Exxon used a nationwide uniform credit card system, which was administered out of the national headquarters in Houston. Uniform packaging and brand names were used, and the overall plan for distribution of products was developed in Houston. Promotional display equipment was designed by the engineering staff at the marketing headquarters.
Because appellant marketed its products in Wisconsin during the calendar years 1965 through 1968, it was required to file corporate income and franchise tax returns in that State for those years. Exxon prepared the returns based on separate state accounting methods, reflecting only the Wisconsin marketing operation. The returns showed losses in the amounts of $821,320 for 1965, $1,159,830 for 1966, $1,026,224 for 1967, and $919,575 for 1968. Accordingly, no tax was shown as being due for any of those years.
Appellee Wisconsin Department of Revenue audited Exxon for the years in question, and on June 25, 1971, the Department sent the taxpayer a notice of assessment of additional income and franchise tax.
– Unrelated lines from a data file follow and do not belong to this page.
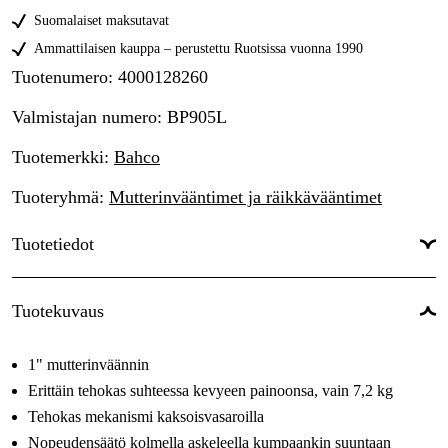
Suomalaiset maksutavat
Ammattilaisen kauppa – perustettu Ruotsissa vuonna 1990
Tuotenumero
:
4000128260
Valmistajan numero
:
BP905L
Tuotemerkki
:
Bahco
Tuoteryhmä
:
Mutterinvääntimet ja räikkävääntimet
Tuotetiedot
Käyttötaso
:
Ammattilaiskäyttö
Tuotekuvaus
Käyttöalue
:
Huolto & ylläpito, Tuotanto
1" mutterinväännin
Käyttötyyppi
:
Teollisuus & tuotanto, Verstas & ajoneuvot
Erittäin tehokas suhteessa kevyeen painoonsa, vain 7,2 kg
Tehokas mekanismi kaksoisvasaroilla
Nopeudensäätö kolmella askeleella kumpaankin suuntaan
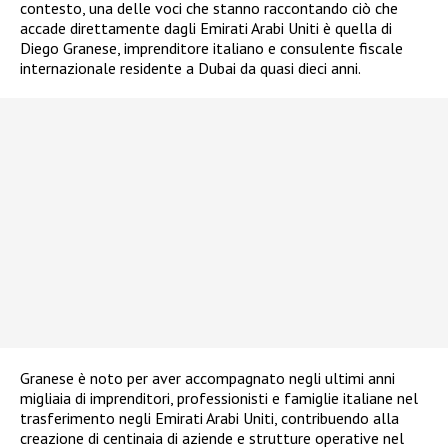
contesto, una delle voci che stanno raccontando ciò che
accade direttamente dagli Emirati Arabi Uniti è quella di
Diego Granese, imprenditore italiano e consulente fiscale
internazionale residente a Dubai da quasi dieci anni.
Granese è noto per aver accompagnato negli ultimi anni
migliaia di imprenditori, professionisti e famiglie italiane nel
trasferimento negli Emirati Arabi Uniti, contribuendo alla
creazione di centinaia di aziende e strutture operative nel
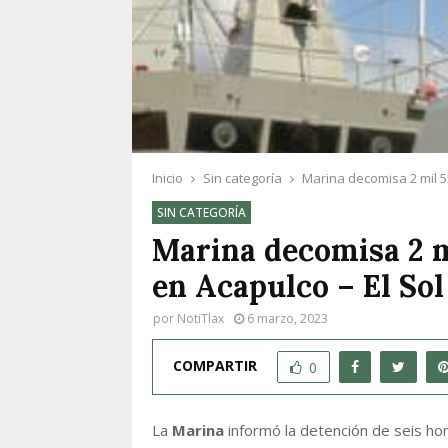
Inicio
Sin categoría
Marina decomisa 2 mil 55
SIN CATEGORÍA
Marina decomisa 2 m
en Acapulco – El Sol
por
NotiTlax
6 marzo, 2023
COMPARTIR
0
La
Marina
informó la detención de seis ho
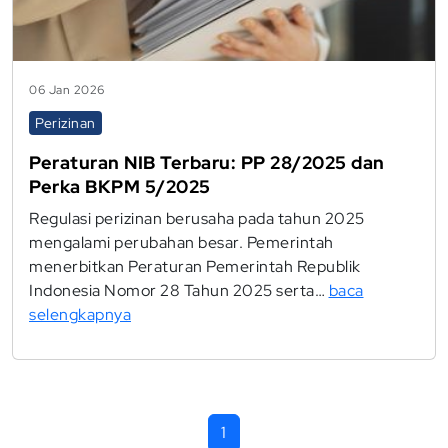
06 Jan 2026
Perizinan
Peraturan NIB Terbaru: PP 28/2025 dan
Perka BKPM 5/2025
Regulasi perizinan berusaha pada tahun 2025
mengalami perubahan besar. Pemerintah
menerbitkan Peraturan Pemerintah Republik
Indonesia Nomor 28 Tahun 2025 serta…
baca
selengkapnya
1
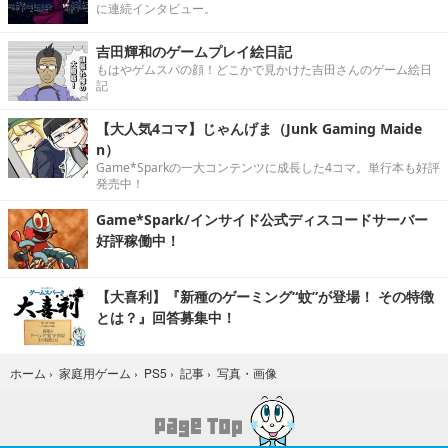
に連続インタビュー。
吉田輝和のゲームプレイ絵日記
もはやゲムスパの顔！どこかで見かけた吉田さんのゲーム絵日
記
【大人気4コマ】じゃんげま（Junk Gaming Maide
n）
Game*Sparkの一大コンテンツに成長した4コマ。単行本も好評
発売中！
Game*Spark/インサイド公式ディスコードサーバー
好評稼働中！
【大喜利】『新種のゲーミング“蚊”が登場！ その特徴
とは？』回答募集中！
写真・画像
ホーム
›
家庭用ゲーム
›
PS5
›
記事
›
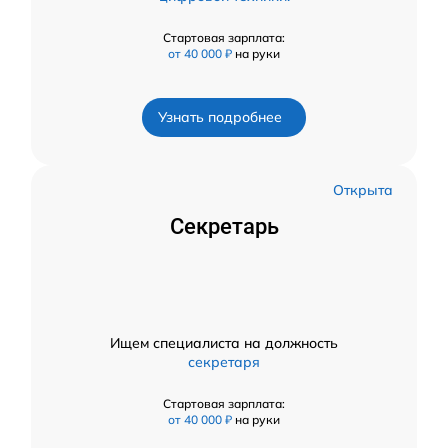
Стартовая зарплата:
от 40 000 ₽
на руки
Узнать подробнее
Открыта
Секретарь
Ищем специалиста на должность
секретаря
Стартовая зарплата:
от 40 000 ₽
на руки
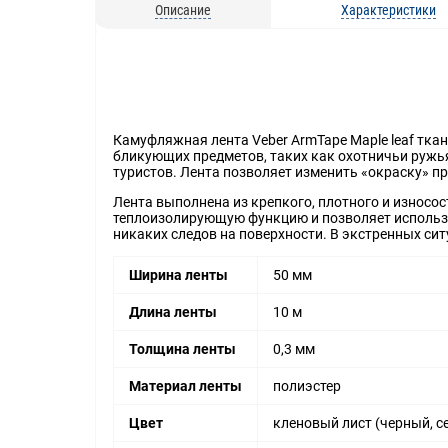
Описание
Характеристики
Камуфляжная лента Veber ArmTape Maple leaf тка
бликующих предметов, таких как охотничьи ружья
туристов. Лента позволяет изменить «окраску» пр
Лента выполнена из крепкого, плотного и износос
теплоизолирующую функцию и позволяет использо
никаких следов на поверхности. В экстренных си
Ширина ленты
50 мм
Длина ленты
10 м
Толщина ленты
0,3 мм
Материал ленты
полиэстер
Цвет
кленовый лист (черный, с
The Department concluded that, pursuant to Wis.Stat. § 71.07(2) (1967), [Footnote 3] the Wisconsin marketing operation was "an integral part of a unitary business," and therefore Exxon's taxable income in Wisconsin must be determined by application of the State's apportionment formula to the taxpayer's total income. The Department's calculation revealed an additional taxable income of $4,532,155 for the period 1965 through 1968. Additional
taxes in the amount of $316,470.85 were assessed against appellant. [Footnote 4]
Exxon filed an application for abatement in July, 1971, which the Department denied on November 30, 1971. Appellant then filed a petition for review with the Wisconsin Tax Appeals Commission. The Commission agreed with the Department that Exxon's separate geographical accounting did not accurately reflect its Wisconsin income for tax purposes. CCH Wis.Tax Rep.